Currently, invoke rcu_tasks_rude_wait_gp() to wait one rude
RCU-tasks grace period, if __num_online_cpus == 1, will return
directly, indicates the end of the rude RCU-task grace period.
suppose the system has two cpus, consider the following scenario:

CPU0 CPU1 (going offline)
migration/1 task:
cpu_stopper_thread
-> take_cpu_down
-> _cpu_disable
(dec __num_online_cpus)
->cpuhp_invoke_callback
preempt_disable
access old_data0
task1
del old_data0 .....
synchronize_rcu_tasks_rude()
task1 schedule out
....
task2 schedule in
rcu_tasks_rude_wait_gp()
->__num_online_cpus == 1
->return
....
task1 schedule in
->free old_data0
preempt_enable

when CPU1 dec __num_online_cpus and __num_online_cpus is equal one,
the CPU1 has not finished offline, stop_machine task(migration/1)
still running on CPU1, maybe still accessing 'old_data0', but the
'old_data0' has freed on CPU0.

This commit add cpus_read_lock/unlock() protection before accessing
__num_online_cpus variables, to ensure that the CPU in the offline
process has been completed offline.

Signed-off-by: Zqiang <qiang1.zhang@xxxxxxxxx>
---
kernel/rcu/tasks.h | 20 ++++++++++++++++++--
1 file changed, 18 insertions(+), 2 deletions(-)

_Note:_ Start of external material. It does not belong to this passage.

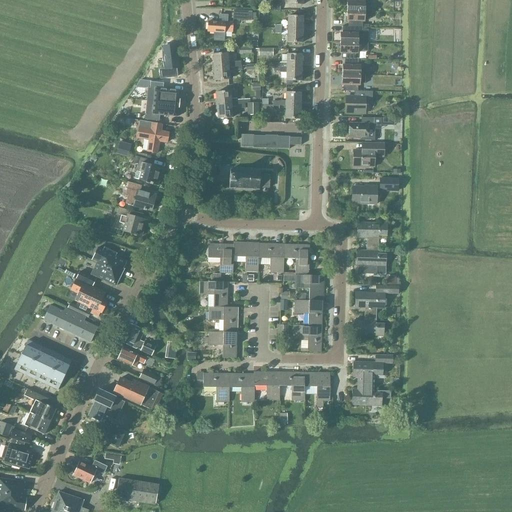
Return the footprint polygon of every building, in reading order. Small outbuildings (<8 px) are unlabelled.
[(346,12),(365,12),(370,12),(370,0),(348,0),(348,2),(347,2),(346,12)] [(232,20),(250,20),(250,12),(232,11),(232,20)] [(347,28),(356,28),(362,28),(362,22),(364,22),(364,20),(369,20),(370,19),(370,12),(365,12),(346,12),(346,22),(348,22),(347,28)] [(287,30),(301,30),(302,17),(287,17),(287,30)] [(206,32),(223,33),(223,30),(231,30),(232,23),(207,22),(206,32)] [(339,44),(366,44),(366,28),(362,28),(356,28),(347,28),(342,27),(341,34),(340,34),(339,44)] [(286,43),(301,43),(301,30),(287,30),(282,30),(282,37),(286,37),(286,43)] [(341,59),(344,59),(355,60),(355,54),(357,54),(357,52),(366,52),(366,44),(339,44),(339,54),(341,54),(341,59)] [(163,53),(165,70),(159,71),(160,79),(177,77),(176,69),(177,69),(175,46),(163,47),(163,53)] [(212,55),(213,68),(227,67),(226,54),(212,55)] [(274,67),(300,68),(301,55),(286,54),(286,63),(274,63),(274,67)] [(344,59),(342,75),(342,76),(360,76),(360,66),(358,66),(358,60),(355,60),(344,59)] [(213,68),(214,81),(228,80),(227,67),(213,68)] [(285,81),(300,81),(300,68),(274,67),(274,72),(279,72),(279,73),(285,73),(285,81)] [(343,91),(357,92),(358,86),(359,86),(359,84),(364,84),(364,76),(360,76),(342,76),(341,85),(343,85),(343,91)] [(155,89),(154,101),(178,104),(178,101),(179,101),(179,100),(180,92),(180,91),(179,91),(156,89),(156,88),(155,88),(155,89)] [(215,93),(216,106),(242,104),(242,99),(236,100),(236,98),(230,99),(229,92),(215,93)] [(345,113),(364,114),(364,104),(371,104),(372,92),(357,92),(357,97),(346,97),(345,113)] [(278,101),(278,102),(278,106),(284,106),(299,107),(300,93),(285,93),(285,101),(278,101)] [(177,117),(178,104),(154,101),(152,115),(177,117)] [(231,110),(237,110),(237,109),(242,108),(242,104),(216,106),(217,119),(231,118),(231,110)] [(246,104),(246,116),(257,116),(257,104),(246,104)] [(284,119),(299,120),(299,107),(284,106),(284,119)] [(361,140),(374,141),(374,137),(374,129),(377,129),(381,126),(381,118),(361,118),(361,124),(349,124),(349,137),(361,137),(361,140)] [(167,134),(160,133),(161,125),(151,124),(139,122),(136,139),(148,141),(146,153),(156,155),(158,143),(166,144),(167,134)] [(116,154),(128,157),(131,144),(120,141),(116,154)] [(353,166),(373,167),(374,157),(383,157),(383,144),(365,144),(365,151),(353,150),(353,166)] [(141,182),(157,187),(161,171),(145,166),(147,161),(134,158),(132,164),(137,166),(135,173),(143,175),(141,182)] [(230,169),(229,188),(230,188),(230,187),(234,187),(234,189),(235,187),(239,188),(239,189),(239,188),(244,188),(244,189),(244,188),(249,188),(248,189),(249,189),(249,188),(253,188),(253,190),(254,190),(254,188),(258,189),(258,190),(259,190),(259,187),(269,188),(269,175),(260,174),(260,171),(259,171),(259,173),(255,172),(255,171),(254,171),(254,172),(250,172),(250,171),(249,172),(245,172),(245,170),(245,172),(240,171),(240,170),(240,171),(235,171),(236,170),(235,170),(235,171),(231,171),(231,170),(230,169)] [(379,189),(392,189),(392,181),(380,180),(379,189)] [(126,196),(124,205),(150,212),(155,197),(139,192),(140,188),(127,184),(124,196),(126,196)] [(352,204),(376,205),(377,187),(368,187),(368,188),(352,188),(352,204)] [(129,217),(131,212),(118,209),(116,216),(121,217),(119,224),(124,226),(122,233),(140,237),(145,222),(129,217)] [(365,245),(377,246),(378,238),(386,238),(386,224),(356,224),(356,239),(365,239),(365,245)] [(244,272),(257,273),(258,258),(258,244),(232,244),(232,245),(232,258),(244,258),(244,272)] [(269,273),(283,273),(283,259),(283,245),(258,244),(258,258),(270,259),(269,273)] [(218,273),(232,274),(232,258),(232,245),(207,245),(207,259),(218,259),(218,273)] [(295,274),(308,274),(309,246),(283,245),(283,259),(295,259),(295,274)] [(355,267),(385,268),(385,255),(377,255),(377,246),(365,245),(365,251),(356,251),(355,267)] [(95,250),(90,262),(95,265),(95,264),(120,275),(122,270),(121,270),(124,262),(113,258),(114,255),(102,249),(100,252),(95,250)] [(95,265),(89,276),(114,288),(120,275),(95,264),(95,265)] [(80,273),(77,279),(86,284),(89,277),(80,273)] [(308,302),(322,302),(323,277),(295,276),(294,289),(309,290),(308,302)] [(78,280),(72,291),(78,294),(75,301),(81,304),(80,308),(85,310),(87,307),(92,309),(90,313),(98,317),(100,313),(101,314),(107,302),(94,295),(97,289),(91,287),(78,280)] [(214,296),(213,308),(213,309),(227,309),(228,283),(199,283),(199,296),(214,296)] [(363,316),(375,316),(375,307),(384,307),(384,294),(398,295),(398,287),(375,287),(375,294),(354,294),(354,310),(364,310),(363,316)] [(308,315),(308,327),(321,327),(322,302),(308,302),(294,301),(293,314),(308,315)] [(50,306),(43,320),(90,342),(97,328),(84,321),(86,318),(65,308),(63,312),(50,306)] [(209,308),(208,322),(223,322),(222,334),(236,334),(237,309),(227,309),(213,309),(213,308),(209,308)] [(132,319),(140,323),(142,318),(134,314),(132,319)] [(353,337),(383,338),(383,325),(375,325),(375,316),(363,316),(363,321),(354,321),(353,337)] [(140,352),(151,357),(155,348),(144,343),(144,344),(139,342),(143,332),(129,325),(121,343),(135,350),(136,349),(140,352)] [(308,327),(293,326),(293,340),(307,340),(307,352),(321,353),(321,327),(308,327)] [(208,333),(208,347),(222,347),(222,359),(236,360),(236,334),(222,334),(208,333)] [(71,361),(28,340),(21,355),(14,370),(26,375),(46,385),(56,390),(58,390),(71,361)] [(117,360),(131,367),(133,361),(135,362),(136,361),(143,364),(145,360),(122,349),(117,360)] [(374,364),(382,364),(393,364),(393,357),(374,356),(374,364)] [(352,363),(352,379),(362,379),(361,385),(373,385),(373,377),(382,377),(382,364),(374,364),(352,363)] [(140,379),(155,385),(158,378),(143,371),(140,379)] [(279,373),(253,373),(253,375),(254,387),(266,387),(266,401),(279,401),(279,387),(279,373)] [(304,373),(279,373),(279,387),(291,387),(291,401),(291,402),(304,401),(304,394),(304,387),(304,373)] [(329,402),(329,374),(304,373),(304,387),(304,394),(316,395),(316,406),(322,406),(321,402),(329,402)] [(203,384),(196,384),(196,389),(203,389),(215,389),(215,403),(228,403),(229,389),(228,375),(218,375),(203,375),(203,384)] [(246,375),(228,375),(229,389),(240,389),(241,403),(253,403),(254,387),(253,375),(246,375)] [(119,380),(113,394),(140,407),(153,414),(162,396),(148,389),(133,382),(131,386),(119,380)] [(351,391),(351,407),(381,408),(381,399),(389,399),(389,392),(373,392),(373,385),(361,385),(361,391),(351,391)] [(29,413),(49,422),(55,409),(48,406),(50,400),(27,389),(24,395),(33,399),(31,404),(33,405),(29,413)] [(95,401),(88,416),(100,421),(100,420),(102,421),(100,427),(98,426),(93,436),(118,447),(125,433),(113,428),(116,422),(116,421),(114,420),(119,409),(121,410),(124,402),(99,390),(94,401),(95,401)] [(23,425),(43,435),(49,422),(29,413),(23,425)] [(0,422),(0,434),(7,437),(11,426),(0,422)] [(18,468),(19,467),(27,469),(32,453),(21,450),(24,443),(28,444),(30,436),(12,430),(9,438),(11,439),(8,445),(7,448),(4,447),(0,458),(4,459),(3,462),(11,464),(11,466),(18,468)] [(72,475),(89,483),(95,469),(101,473),(104,466),(93,461),(90,467),(78,462),(72,475)] [(24,490),(25,482),(0,478),(0,507),(25,511),(26,499),(24,498),(25,490),(24,490)] [(115,500),(155,505),(158,486),(118,480),(115,500)] [(51,511),(87,511),(88,511),(80,508),(83,501),(58,493),(51,511)]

diff --git a/kernel/rcu/tasks.h b/kernel/rcu/tasks.h
index 4a991311be9b..08e72c6462d8 100644
--- a/kernel/rcu/tasks.h
+++ b/kernel/rcu/tasks.h
@@ -1033,14 +1033,30 @@ static void rcu_tasks_be_rude(struct work_struct *work)
{
}

+static DEFINE_PER_CPU(struct work_struct, rude_work);
+
// Wait for one rude RCU-tasks grace period.
static void rcu_tasks_rude_wait_gp(struct rcu_tasks *rtp)
{
+ int cpu;
+ struct work_struct *work;
+
+ cpus_read_lock();
if (num_online_cpus() <= 1)
- return; // Fastpath for only one CPU.
+ goto end;// Fastpath for only one CPU.

rtp->n_ipis += cpumask_weight(cpu_online_mask);
- schedule_on_each_cpu(rcu_tasks_be_rude);
+ for_each_online_cpu(cpu) {
+ work = per_cpu_ptr(&rude_work, cpu);
+ INIT_WORK(work, rcu_tasks_be_rude);
+ schedule_work_on(cpu, work);
+ }
+
+ for_each_online_cpu(cpu)
+ flush_work(per_cpu_ptr(&rude_work, cpu));
+
+end:
+ cpus_read_unlock();
}

void call_rcu_tasks_rude(struct rcu_head *rhp, rcu_callback_t func);
--
2.25.1